The inherent stochastic nature of biochemical processes can drive differences in gene expression between otherwise identical cells. While cell-to-cell variability in gene expression has received much attention, randomness in timing of events has been less studied. We investigate event timing at the single-cell level in a simple system, the lytic pathway of the bacterial virus phage l. In individual cells, lysis occurs on average at 65 min, with an s.d. of 3.5 min. Interestingly, mutations in the lysis protein, holin, alter both the lysis time (LT) mean and variance. In our analysis, LT is formulated as the first-passage time (FPT) for cellular holin levels to cross a critical threshold.
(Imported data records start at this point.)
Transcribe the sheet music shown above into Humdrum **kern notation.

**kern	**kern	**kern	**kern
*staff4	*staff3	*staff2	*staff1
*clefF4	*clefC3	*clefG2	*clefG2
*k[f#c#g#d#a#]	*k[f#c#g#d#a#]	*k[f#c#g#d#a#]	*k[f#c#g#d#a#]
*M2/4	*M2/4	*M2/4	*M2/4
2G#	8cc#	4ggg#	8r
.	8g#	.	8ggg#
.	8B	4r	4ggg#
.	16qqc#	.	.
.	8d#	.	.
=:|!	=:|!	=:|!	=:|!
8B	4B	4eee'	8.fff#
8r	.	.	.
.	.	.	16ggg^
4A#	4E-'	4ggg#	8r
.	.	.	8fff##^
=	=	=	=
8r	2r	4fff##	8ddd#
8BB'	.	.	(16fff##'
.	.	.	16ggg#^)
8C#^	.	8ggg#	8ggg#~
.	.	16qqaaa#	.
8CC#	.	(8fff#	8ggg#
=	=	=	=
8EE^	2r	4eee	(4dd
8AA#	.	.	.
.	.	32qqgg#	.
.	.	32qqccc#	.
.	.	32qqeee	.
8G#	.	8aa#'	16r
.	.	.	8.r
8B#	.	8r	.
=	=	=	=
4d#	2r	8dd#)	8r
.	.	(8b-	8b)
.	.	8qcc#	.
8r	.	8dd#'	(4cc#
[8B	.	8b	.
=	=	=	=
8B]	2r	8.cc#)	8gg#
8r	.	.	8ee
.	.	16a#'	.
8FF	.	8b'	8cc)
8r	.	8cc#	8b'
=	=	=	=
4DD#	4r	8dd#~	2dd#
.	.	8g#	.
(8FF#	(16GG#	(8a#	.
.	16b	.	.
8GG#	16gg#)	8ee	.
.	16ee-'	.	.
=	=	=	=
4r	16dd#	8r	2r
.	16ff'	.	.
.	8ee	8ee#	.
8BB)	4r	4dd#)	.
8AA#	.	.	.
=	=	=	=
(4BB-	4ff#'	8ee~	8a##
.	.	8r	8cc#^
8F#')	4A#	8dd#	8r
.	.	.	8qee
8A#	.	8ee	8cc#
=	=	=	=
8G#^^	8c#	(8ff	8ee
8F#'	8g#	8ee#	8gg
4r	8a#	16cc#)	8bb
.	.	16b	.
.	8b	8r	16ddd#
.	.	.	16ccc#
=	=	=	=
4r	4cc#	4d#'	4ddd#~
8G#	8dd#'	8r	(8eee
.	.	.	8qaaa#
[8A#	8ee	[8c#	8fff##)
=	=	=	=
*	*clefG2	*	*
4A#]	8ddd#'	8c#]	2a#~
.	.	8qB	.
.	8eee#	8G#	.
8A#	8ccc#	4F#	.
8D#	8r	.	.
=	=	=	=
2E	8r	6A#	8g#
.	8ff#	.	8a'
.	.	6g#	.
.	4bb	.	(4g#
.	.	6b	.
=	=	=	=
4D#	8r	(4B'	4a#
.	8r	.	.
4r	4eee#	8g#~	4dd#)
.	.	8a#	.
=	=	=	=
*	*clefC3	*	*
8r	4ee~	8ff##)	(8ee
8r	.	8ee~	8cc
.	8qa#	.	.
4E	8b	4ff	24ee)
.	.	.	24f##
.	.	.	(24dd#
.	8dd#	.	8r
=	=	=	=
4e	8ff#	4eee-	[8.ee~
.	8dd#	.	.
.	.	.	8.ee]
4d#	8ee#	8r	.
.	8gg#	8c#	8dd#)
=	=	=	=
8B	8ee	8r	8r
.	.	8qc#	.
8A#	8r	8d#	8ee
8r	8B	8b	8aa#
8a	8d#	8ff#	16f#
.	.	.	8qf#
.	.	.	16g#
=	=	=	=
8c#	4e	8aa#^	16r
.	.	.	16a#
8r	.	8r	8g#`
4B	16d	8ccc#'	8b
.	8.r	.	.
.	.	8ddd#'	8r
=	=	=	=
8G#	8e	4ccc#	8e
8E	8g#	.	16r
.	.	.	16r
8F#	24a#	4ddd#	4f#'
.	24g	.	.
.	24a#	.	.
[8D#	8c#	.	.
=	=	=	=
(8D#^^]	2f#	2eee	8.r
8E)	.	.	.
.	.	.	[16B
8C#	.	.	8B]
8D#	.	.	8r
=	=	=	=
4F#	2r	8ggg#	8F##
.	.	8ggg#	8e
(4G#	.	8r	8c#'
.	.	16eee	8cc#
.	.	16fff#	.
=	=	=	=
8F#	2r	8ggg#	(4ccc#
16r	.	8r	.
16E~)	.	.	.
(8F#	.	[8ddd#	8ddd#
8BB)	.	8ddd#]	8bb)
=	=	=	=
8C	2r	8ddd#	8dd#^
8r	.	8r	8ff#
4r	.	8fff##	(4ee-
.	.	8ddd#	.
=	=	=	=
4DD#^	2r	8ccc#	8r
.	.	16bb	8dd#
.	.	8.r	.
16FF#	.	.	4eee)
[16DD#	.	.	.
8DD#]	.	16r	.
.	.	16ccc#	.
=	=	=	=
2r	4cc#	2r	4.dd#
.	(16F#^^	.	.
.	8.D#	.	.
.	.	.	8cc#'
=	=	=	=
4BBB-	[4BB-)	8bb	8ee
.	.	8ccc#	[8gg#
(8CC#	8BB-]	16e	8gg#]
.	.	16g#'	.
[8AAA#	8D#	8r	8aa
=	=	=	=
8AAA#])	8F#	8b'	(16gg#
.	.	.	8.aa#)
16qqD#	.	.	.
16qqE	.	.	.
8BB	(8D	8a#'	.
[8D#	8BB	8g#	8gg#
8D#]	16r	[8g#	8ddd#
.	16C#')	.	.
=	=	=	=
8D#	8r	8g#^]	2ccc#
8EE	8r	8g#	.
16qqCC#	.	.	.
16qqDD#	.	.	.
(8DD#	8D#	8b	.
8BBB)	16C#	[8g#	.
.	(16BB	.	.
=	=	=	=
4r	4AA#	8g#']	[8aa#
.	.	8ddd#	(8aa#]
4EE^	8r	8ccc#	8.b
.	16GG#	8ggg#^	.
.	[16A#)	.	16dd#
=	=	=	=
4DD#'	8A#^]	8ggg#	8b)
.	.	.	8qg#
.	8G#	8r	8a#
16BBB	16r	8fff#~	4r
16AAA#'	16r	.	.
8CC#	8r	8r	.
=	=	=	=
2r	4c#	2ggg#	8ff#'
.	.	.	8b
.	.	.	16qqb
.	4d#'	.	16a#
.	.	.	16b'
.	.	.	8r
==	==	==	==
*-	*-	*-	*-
Exact analytical formulae for the FPT moments are derived for stochastic gene expression models. These formulae reveal how holin transcription and translation efficiencies independently modulate the LT mean and variation. Analytical expressions for the LT moments are used to evaluate previously published single-cell LT data for l phages with mutations in the holin sequence or its promoter. Our results show that stochastic holin expression is sufficient to account for the intercellular LT differences in both wild-type phages, and phage variants where holin transcription and the threshold for lysis have been experimentally altered. Finally, our analysis reveals regulatory motifs that enhance the robustness of lysis timing to cellular noise.